The convenience of Starlink terminals is that they require very little electricity to operate. They can be powered from a car cigarette lighter, enabling Ukrainian recon units like Kito’s to access the internet from anywhere, even in the absence of an external power source like a power grid or a dedicated generator.

He rigged three DJI Mavic 3 consumer drones into a “relay” system that could maintain continuous surveillance of a target. Each drone has a 30-minute flight time, and so while one is on station hovering above a target, another flies to relieve it, while a third returns to base to be fitted with a new battery. That way, the target is never out of sight. The images recorded by each drone are sent back to the recon unit, which relays them via Starlink to the artillery battery, which then fires on the target.

In addition to Starlink and these jury-rigged drones, Kito uses specially designed software GIS Arta, nicknamed “Uber for Artillery,” which uses the drone relay to record the strikes on enemy positions. “The army gets real-time video of their shells landing,” according to Kito. “It makes their fire vastly more accurate.”

Back at the TDF, Ukrainian analysts feed the raw image data captured by their recon teams into computers at a newly created analytical center.
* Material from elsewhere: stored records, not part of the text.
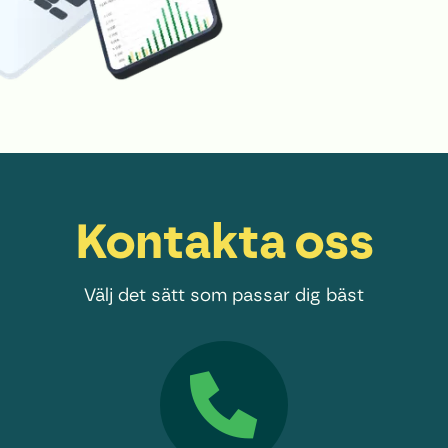
Kontakta oss
Välj det sätt som passar dig bäst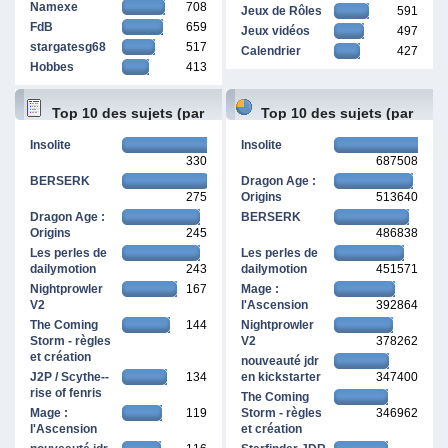
Namexe
708
Jeux de Rôles
591
FdB
659
Jeux vidéos
497
stargatesg68
517
Calendrier
427
Hobbes
413
Top 10 des sujets (par
Top 10 des sujets (par
Insolite
Insolite
330
687508
réponses)
pages vues)
BERSERK
Dragon Age :
275
Origins
513640
Dragon Age :
BERSERK
Origins
245
486838
Les perles de
Les perles de
dailymotion
243
dailymotion
451571
Nightprowler
167
Mage :
V2
l'Ascension
392864
The Coming
144
Nightprowler
Storm - règles
V2
378262
et création
nouveauté jdr
J2P / Scythe--
134
en kickstarter
347400
rise of fenris
The Coming
Mage :
119
Storm - règles
346962
l'Ascension
et création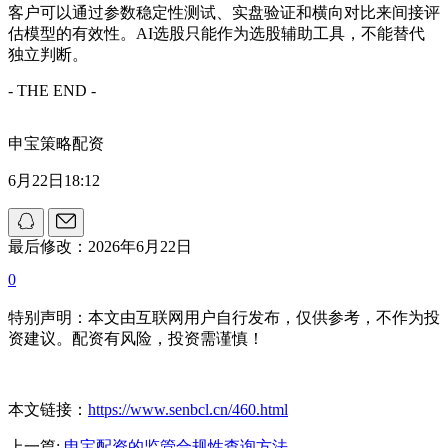
客户可以通过参数稳定性测试、实盘验证和横向对比来间接评
估模型的有效性。AI选股只能作为选股辅助工具，不能替代
独立判断。
- THE END -
申宝策略配资
6月22日18:12
最后修改：2026年6月22日
0
特别声明：本文由互联网用户自行发布，仅供参考，不作为投
资建议。配资有风险，投资需谨慎！
本文链接：
https://www.senbcl.cn/460.html
上一篇:
申宝配资的监管合规性查询方法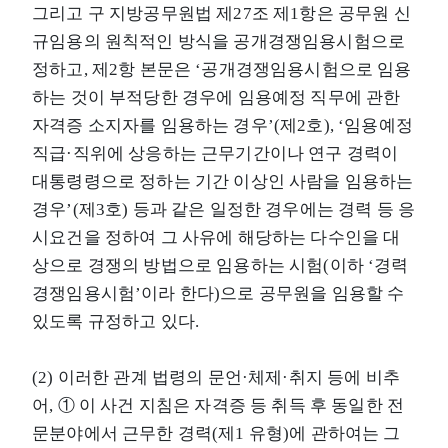
그리고 구 지방공무원법 제27조 제1항은 공무원 신
규임용의 원칙적인 방식을 공개경쟁임용시험으로
정하고, 제2항 본문은 ‘공개경쟁임용시험으로 임용
하는 것이 부적당한 경우에 임용예정 직무에 관한
자격증 소지자를 임용하는 경우’(제2호), ‘임용예정
직급·직위에 상응하는 근무기간이나 연구 경력이
대통령령으로 정하는 기간 이상인 사람을 임용하는
경우’(제3호) 등과 같은 일정한 경우에는 경력 등 응
시요건을 정하여 그 사유에 해당하는 다수인을 대
상으로 경쟁의 방법으로 임용하는 시험(이하 ‘경력
경쟁임용시험’이라 한다)으로 공무원을 임용할 수
있도록 규정하고 있다.
(2) 이러한 관계 법령의 문언·체제·취지 등에 비추
어, ① 이 사건 지침은 자격증 등 취득 후 동일한 전
문분야에서 근무한 경력(제1 유형)에 관하여는 그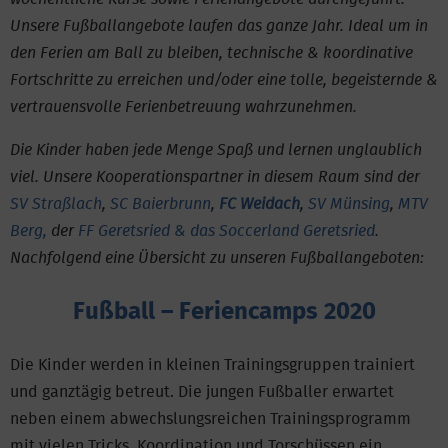
Unsere Fußballangebote laufen das ganze Jahr. Ideal um in
den Ferien am Ball zu bleiben, technische & koordinative
Fortschritte zu erreichen und/oder eine tolle, begeisternde &
vertrauensvolle Ferienbetreuung wahrzunehmen.
Die Kinder haben jede Menge Spaß und lernen unglaublich
viel. Unsere Kooperationspartner in diesem Raum sind der
SV Straßlach
,
SC Baierbrunn
,
FC Weidach
,
SV Münsing
,
MTV
Berg,
der
FF Geretsried & das Soccerland Geretsried
.
Nachfolgend eine Übersicht zu unseren Fußballangeboten:
Fußball – Feriencamps 2020
Die Kinder werden in kleinen Trainingsgruppen trainiert
und ganztägig betreut. Die jungen Fußballer erwartet
neben einem abwechslungsreichen Trainingsprogramm
mit vielen Tricks, Koordination und Torschüssen ein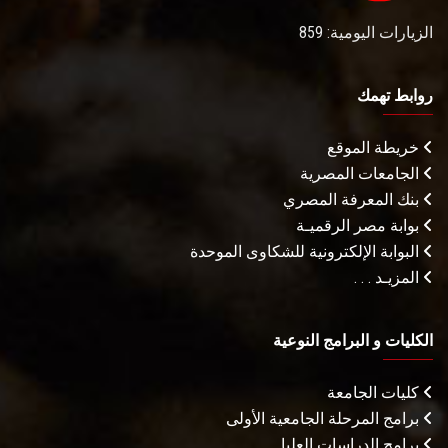
الزيارات اليومية: 859
روابط تهمك
خريطة الموقع
الجامعات المصرية
بنك المعرفة المصري
بوابة مصر الرقميـة
البوابة الإلكترونية للشكاوى الموحدة
المزيـد . . .
الكليات و البرامج النوعية
كليات الجامعة
برامج المرحلة الجامعية الأولى
برامج الدراسات العليا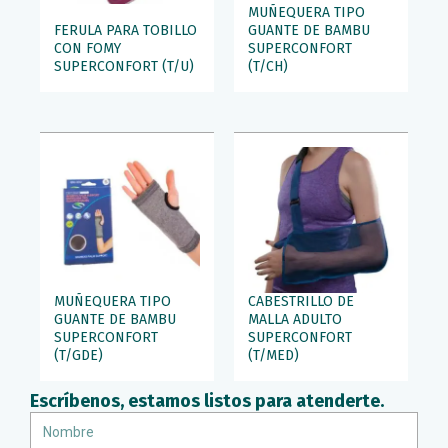
MUÑEQUERA TIPO
FERULA PARA TOBILLO
GUANTE DE BAMBU
CON FOMY
SUPERCONFORT
SUPERCONFORT (T/U)
(T/CH)
MUÑEQUERA TIPO
CABESTRILLO DE
GUANTE DE BAMBU
MALLA ADULTO
SUPERCONFORT
SUPERCONFORT
(T/GDE)
(T/MED)
Escríbenos, estamos listos para atenderte.
Nombre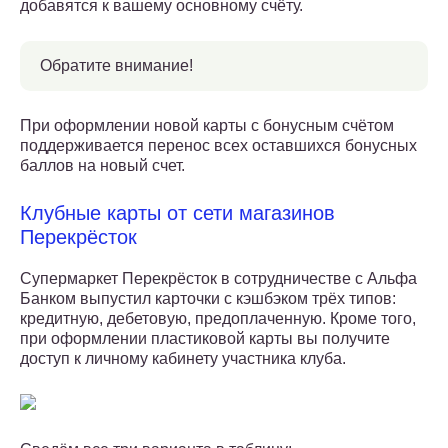
добавятся к вашему основному счёту.
Обратите внимание!
При оформлении новой карты с бонусным счётом
поддерживается перенос всех оставшихся бонусных
баллов на новый счет.
Клубные карты от сети магазинов
Перекрёсток
Супермаркет Перекрёсток в сотрудничестве с Альфа
Банком выпустил карточки с кэшбэком трёх типов:
кредитную, дебетовую, предоплаченную. Кроме того,
при оформлении пластиковой карты вы получите
доступ к личному кабинету участника клуба.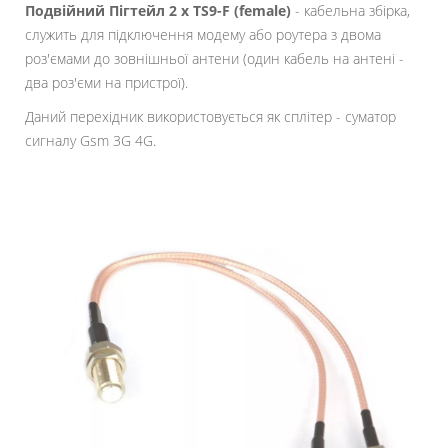
Подвійний Пігтейл 2 х TS9-F (female)
- кабельна збірка,
служить для підключення модему або роутера з двома
роз'ємами до зовнішньої антени (один кабель на антені -
два роз'єми на пристрої).
Даний перехідник використовується як сплітер - суматор
сигналу Gsm 3G 4G.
Over a dozen teams now feed this center footage, which sets target prioritization and stops duplication of artillery fire missions. “We don’t want to waste shells on something that’s already been destroyed,” Kito says.

A person looks at a smartphone near a SpaceX Starlink internet terminal.
A person looks at a smartphone near a SpaceX Starlink internet terminal installed on a flower bed in May in Vorzel, Ukraine. (Taras Podolian/Gazeta.ua/Global Images Ukraine/Getty Images)

Another specially written software suite, which translates from Ukrainian as “in my palms,” uses machine learning to analyze raw video and automatically identifies armored vehicles, tanks or artillery pieces from the footage it “sees.” “The more video transmitted, the smarter it gets,” Kito says.

It’s not just military applications the Ukrainians have been using their Starlink systems for.

An ambitious plan hatched by members of Ukraine’s “maker community” envisions using the SpaceX system to bring high-speed internet connectivity to villages in the west of Ukraine, enabling people from the east who are forced from their homes to find somewhere to live that’s better than the camps created to shelter those who are displaced. There are many settlements far away from the frontlines that are underpopulated owing to urban sprawl. The idea is to help those who have lost their homes in the war relocate to these villages and give them both Wi-Fi and also the ability to easily renovate dilapidated houses.

“Once you hook up a 3D printer to a Starlink system you can effectively print many of the day-to-day things refugees will need,” such as building materials and tools, Yuri Vlasyuk, a member of the team behind the project, told Yahoo News.

A small black drone with four arms with helicopter blades rests on the ground.
A DJI Mavic 3 UAV is seen on the ground in Kyiv, Ukraine. (Pavlo Bagmut/Ukrinform/Future Publishing/Getty Images)

Starlink’s utility in Ukraine has not gone unnoticed by the U.S. military. In July, the U.S. Air Force granted SpaceX a $1.9 million contract for Starlink services in Europe and Africa, noting that the system “is also the only LEO [low-earth orbit] satellite network provider that is currently being used in a contested environment: Ukraine.”

Musk himself has claimed that despite Russian electronic warfare assets deployed in Ukraine, the Starlink constellation “has resisted Russian cyberwar jamming & hacking attempts so far, but they’re ramping up their efforts.”

As for Kito, his unit’s newfound success was not all good news. After several weeks of successful operations, the Russians began taking their recon team seriously, actively trying to hunt them. They devoted extensive electronic warfare assets in an effort to locate them by triangulating their positions.

“They are not idiots,” Kito says. “They’re assholes, but not idiots.”